| Assignment |
How many lines in the listing below contain the word "Спасайся"? Give only the number.

| Material for this task |
+ + + + +
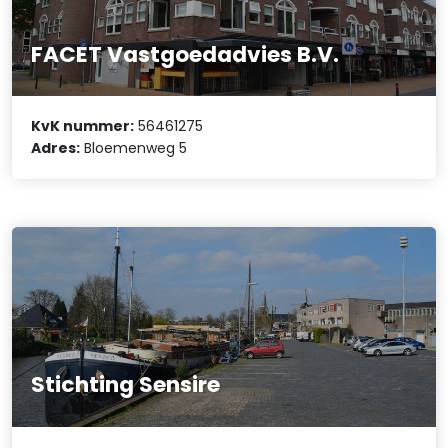
FACET Vastgoedadvies B.V.
KvK nummer:
56461275
Adres:
Bloemenweg 5
Stichting Sensire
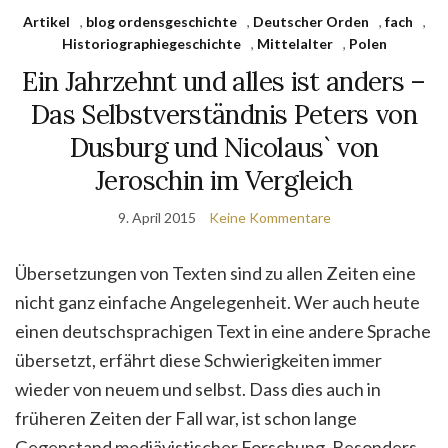
Artikel
,
blog ordensgeschichte
,
Deutscher Orden
,
fach
,
Historiographiegeschichte
,
Mittelalter
,
Polen
Ein Jahrzehnt und alles ist anders –
Das Selbstverständnis Peters von
Dusburg und Nicolaus` von
Jeroschin im Vergleich
9. April 2015
Keine Kommentare
Übersetzungen von Texten sind zu allen Zeiten eine
nicht ganz einfache Angelegenheit. Wer auch heute
einen deutschsprachigen Text in eine andere Sprache
übersetzt, erfährt diese Schwierigkeiten immer
wieder von neuem und selbst. Dass dies auch in
früheren Zeiten der Fall war, ist schon lange
Gegenstand mediävistischer Forschung. Besonders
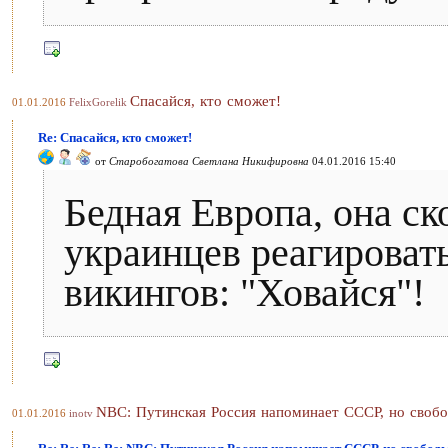
Спасайся, кто сможет!
01.01.2016
FelixGorelik
Re: Спасайся, кто сможет!
от
Старобогатова Светлана Никифировна
04.01.2016 15:40
Бедная Европа, она ск
украинцев реагировать
викингов: "Ховайся"!
NBC: Путинская Россия напоминает СССР, но свобо
01.01.2016
inotv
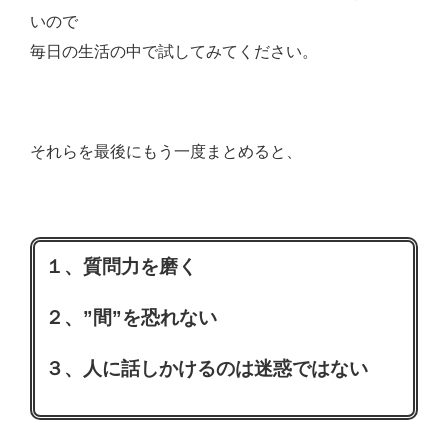
いので
毎日の生活の中で試してみてください。
それらを最後にもう一度まとめると、
１、質問力を磨く
２、”間”を恐れない
３、人に話しかけるのは迷惑ではない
+ + + + +
| Result of the exercise |
2